The reality is, that as parents we have responsibilities toward our God-given children. Brad spent this morning's time with us outlining four objectives we should strive for as we raise our children.

1) Build strong self-esteem.
Just because building self-esteem became a buzzword in child-rearing manuals these past two decades does not mean it is unimportant. Children need to know that they are valuable, both to God and to their parents.

Brad shared a story about an 8 year old boy who attempted suicide because he did not believe he had value. In fact, he believed he was the source of all his parents' troubles. Strong self-esteem is an important quality for children as they move toward adulthood. They get this through three behaviors which are within our power to give. A word, a look and a touch.

Kids need to hear affirming words. Jesus, when He was baptized, heard these words from the heavens: "This is my Beloved Son in whom I am well pleased." Our smiles, our hugs, our affirming words are vital to our children.

2) Build sense of personal confidence.
Confidence is inter-related with competence. As we invest in our children, to learn skills in their areas of interest, they experience the inner satisfaction that competency brings. Whether it be art, music, sports, we as parents can foster confidence within our kids by investing time working with them.

I had many stories come to mind while Brad shared, of my parents investing in me, and our support for our own children's interests. Brad share how his own father taught him important lessons as they did things together. On one occasion, Brad was trying to chop down a tree but it wasn't going well because the axe was a bit dull and the tree a bit hard, so he gave up. Brad's father came over and used this experience as a teaching opportunity. "Brad," he said with his hands on Brad's shoulders, "in the real world you're going to find that almost everything you do is hard. school, athletics, marriage, church work. It's more complicated than you think, just like that tree you're dealing with. You can decide to quit, or find a new, better approach. Son, I'm expecting you figure out a way to get that tree on the ground even if it takes all day."

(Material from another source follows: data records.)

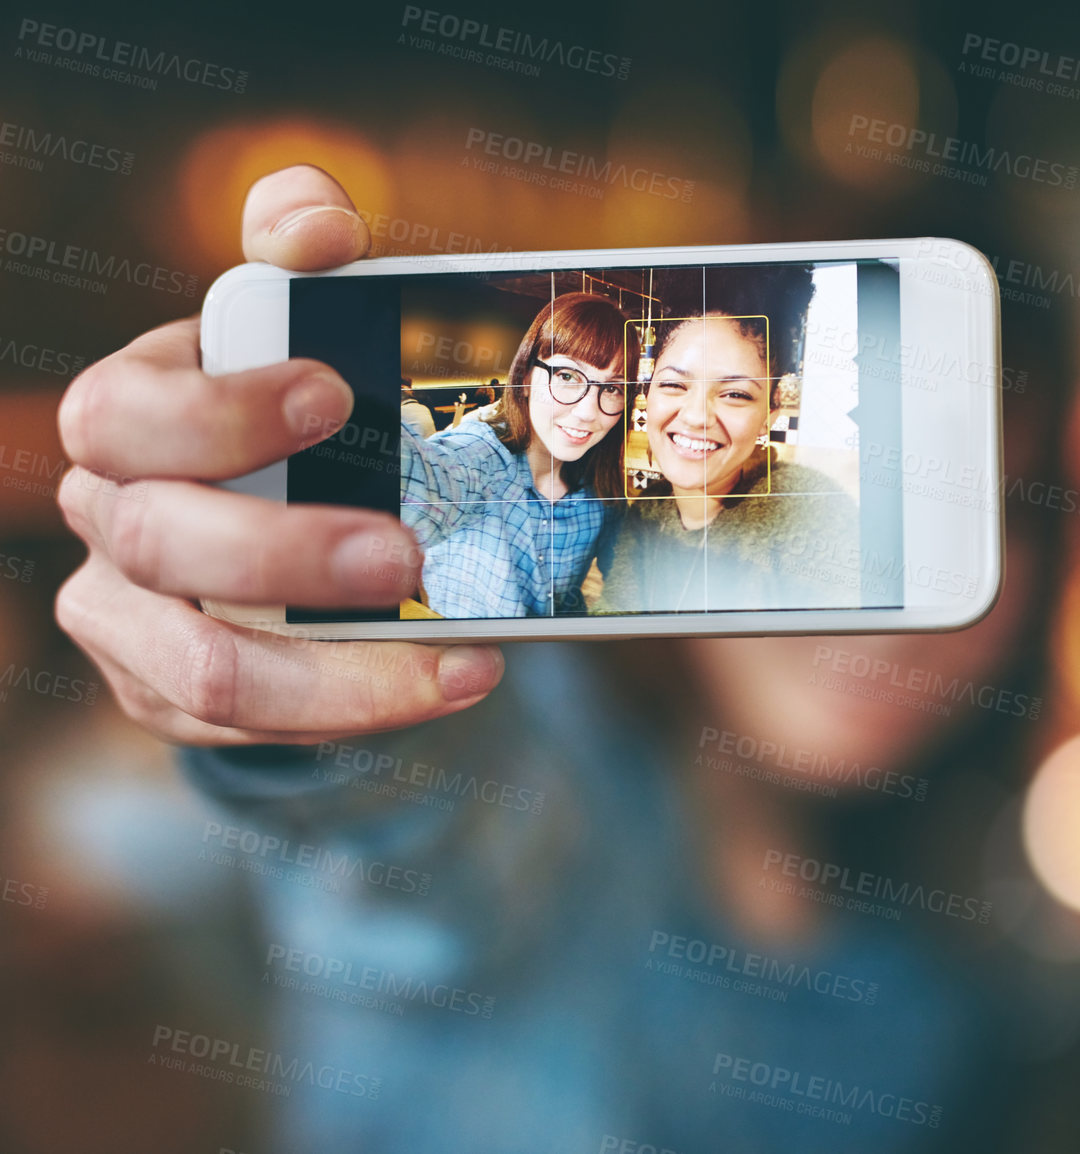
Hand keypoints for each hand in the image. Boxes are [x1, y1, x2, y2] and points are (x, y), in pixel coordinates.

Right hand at [55, 165, 503, 744]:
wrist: (263, 509)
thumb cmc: (284, 405)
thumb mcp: (295, 322)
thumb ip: (300, 256)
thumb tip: (315, 216)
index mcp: (125, 417)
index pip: (129, 414)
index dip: (222, 409)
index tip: (334, 392)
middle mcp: (111, 520)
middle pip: (163, 545)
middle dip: (289, 552)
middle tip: (408, 551)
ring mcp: (130, 622)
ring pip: (206, 673)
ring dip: (337, 671)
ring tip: (460, 652)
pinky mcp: (170, 698)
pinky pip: (250, 732)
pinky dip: (358, 708)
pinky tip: (449, 679)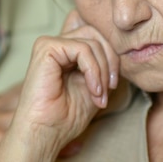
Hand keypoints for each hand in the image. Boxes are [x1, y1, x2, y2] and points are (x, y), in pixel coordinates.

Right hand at [0, 11, 119, 161]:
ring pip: (92, 39)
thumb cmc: (66, 117)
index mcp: (66, 51)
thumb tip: (117, 45)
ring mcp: (49, 44)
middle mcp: (56, 44)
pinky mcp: (46, 48)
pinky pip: (83, 48)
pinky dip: (94, 70)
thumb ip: (103, 64)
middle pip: (96, 31)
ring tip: (100, 94)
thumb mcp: (96, 86)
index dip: (108, 46)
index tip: (112, 80)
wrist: (45, 134)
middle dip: (111, 59)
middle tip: (111, 88)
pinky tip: (92, 90)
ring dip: (104, 69)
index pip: (91, 28)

Brad did put that tree down, but he took a more important lesson away that day.

3) Teach them relationship skills.
One of the bi-products of our increasingly fragmented society is fragmented families. Both adults and children are challenged by the broken relationships and fewer than ever are learning how a healthy relationship works. There is more escapist behavior than ever these days.

There's a standard line that private pilots use when the navigation gets fouled. They say, "I don't know where I am or where I'm going, but I'm getting there at a very high velocity." Many young people are entering adulthood at a very high velocity, but velocity without direction can be a very dangerous thing.

4) Establish Christian values and spiritual foundations.
There's a strange notion that we should raise our children "values free." But school and television are not values free. They tear down the values we hold and replace them with alternates. So the question is, who will impress their values on our children?

We can't disregard or neglect this important truth: parents are the primary influence on their children. Deuteronomy 6:7 says, "Impress them on your children. Talk about them when you sit at home and when you walk along the road, when you lie down and when you get up." In other words, every experience shared with children can be a training experience."

Brad then told a story about one occasion in which a man drove by in a very chic Cadillac. Brad commented on how rich the man must be. Brad's dad replied, "That guy owes money to every man in town. He's got creditors lined up 20 deep and they're not getting their money. Yet that man's pride leads him to put on a show, but Brad, it's phony. It's phony to live beyond your means. It doesn't please God to put on an act, to pretend you're something you're not." Brad said that he can still remember the color of that car, and that influenced to this day the way he does personal finance.

The world is a theater through which we have the opportunity to teach God's values.

The world needs children with strong self-esteem, great competency, great relationships and strong spiritual foundations. Let's make a commitment to to turn it up a notch, with God's help.